- **Input for this task**:
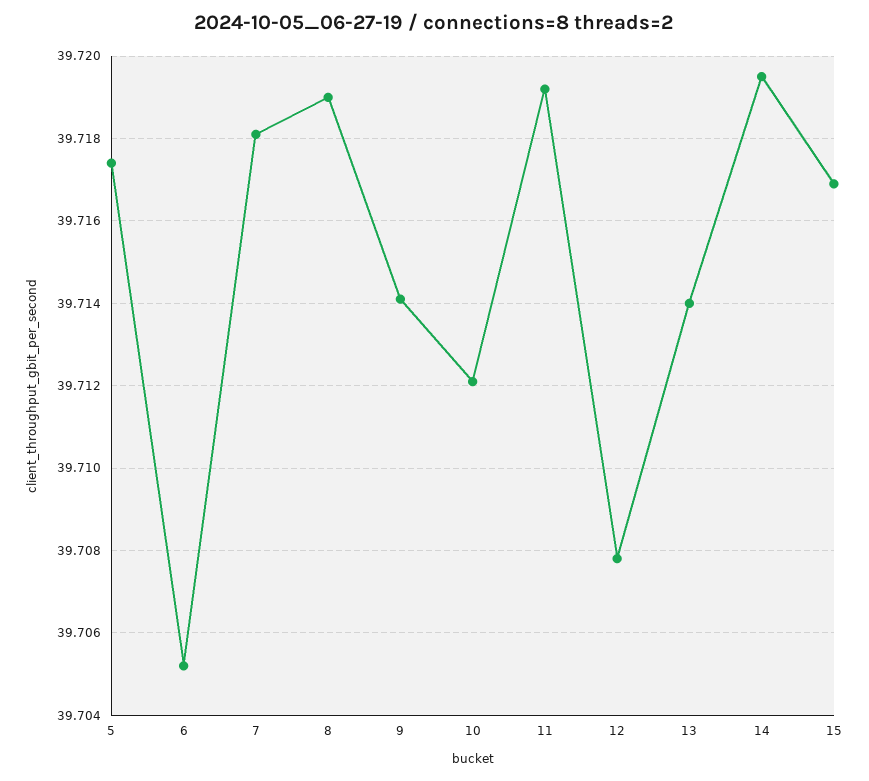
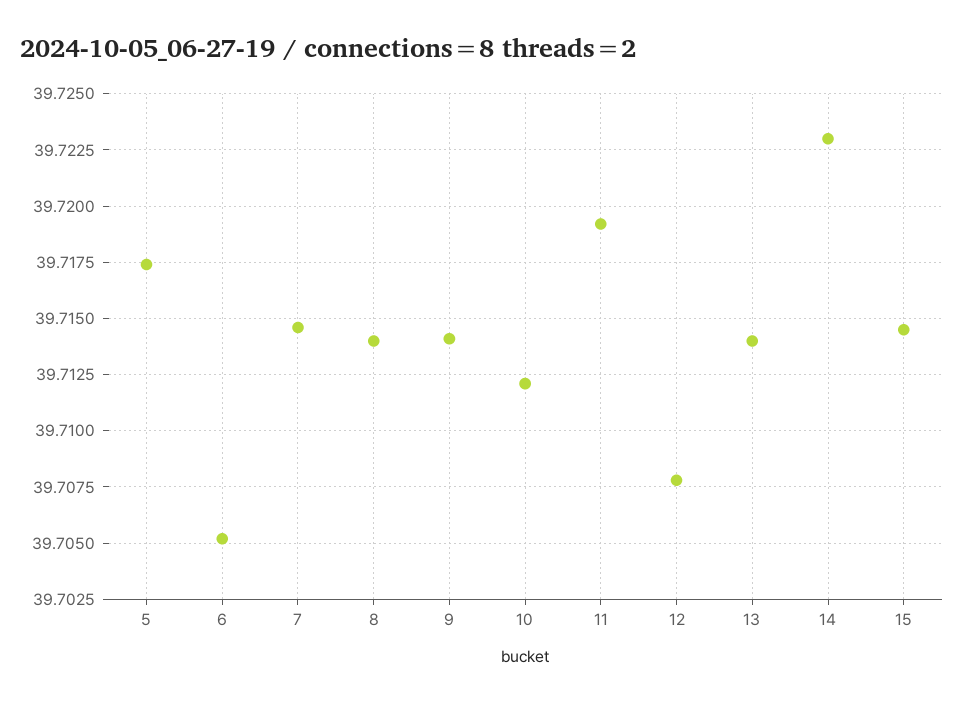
7: 39.718 -> 39.7145
8: 39.719 -> 39.714
14: 39.7195 -> 39.723
15: 39.717 -> 39.7145

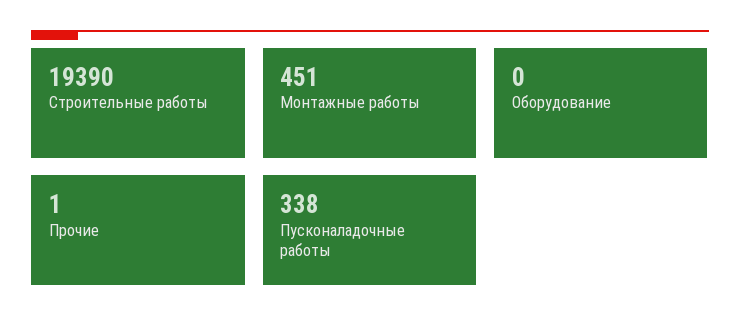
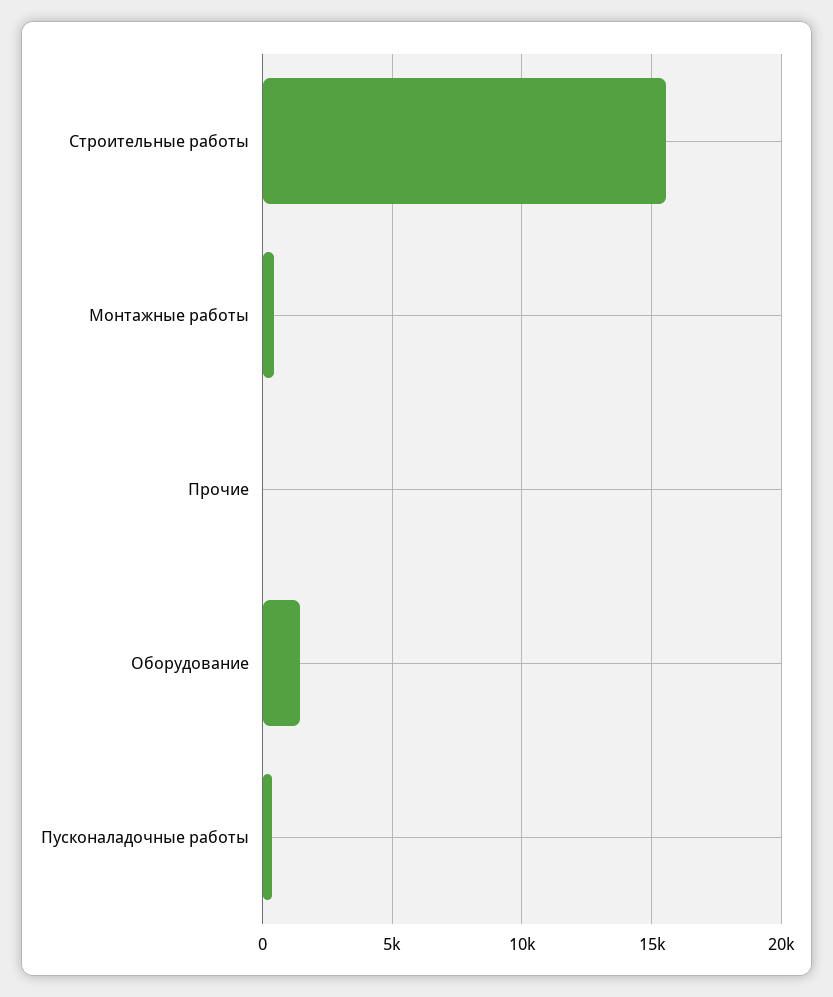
Строительные работы: 19390 -> 15500
Оборудование: 0 -> 1500

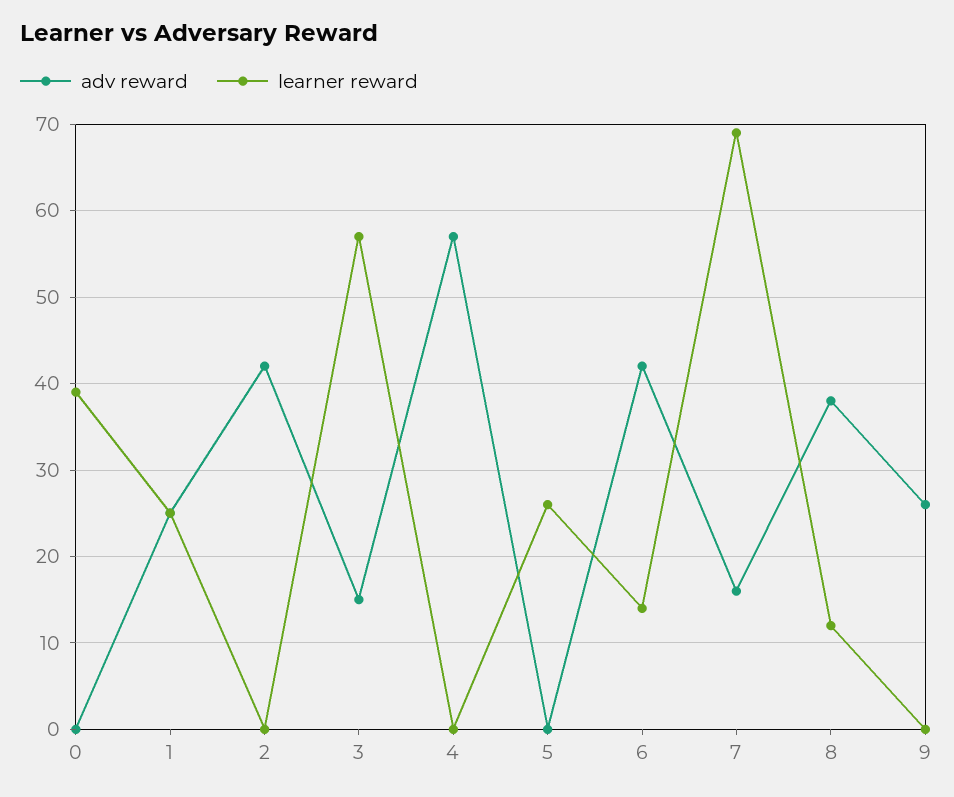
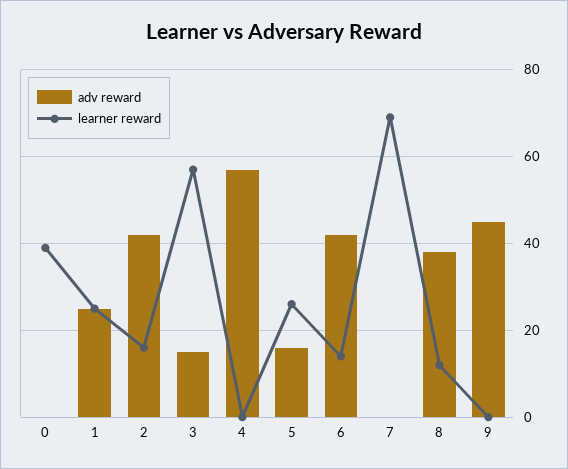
learner reward, 2: 0 -> 15
adv reward, 5: 0 -> 15
adv reward, 7: 16 -> 0
adv reward, 9: 26 -> 45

- **Your goal**: Lines containing the string "reward" are the ones to copy from the entries above.

- **Response box**:
learner reward, 2: 0 -> 15
adv reward, 5: 0 -> 15
adv reward, 7: 16 -> 0
adv reward, 9: 26 -> 45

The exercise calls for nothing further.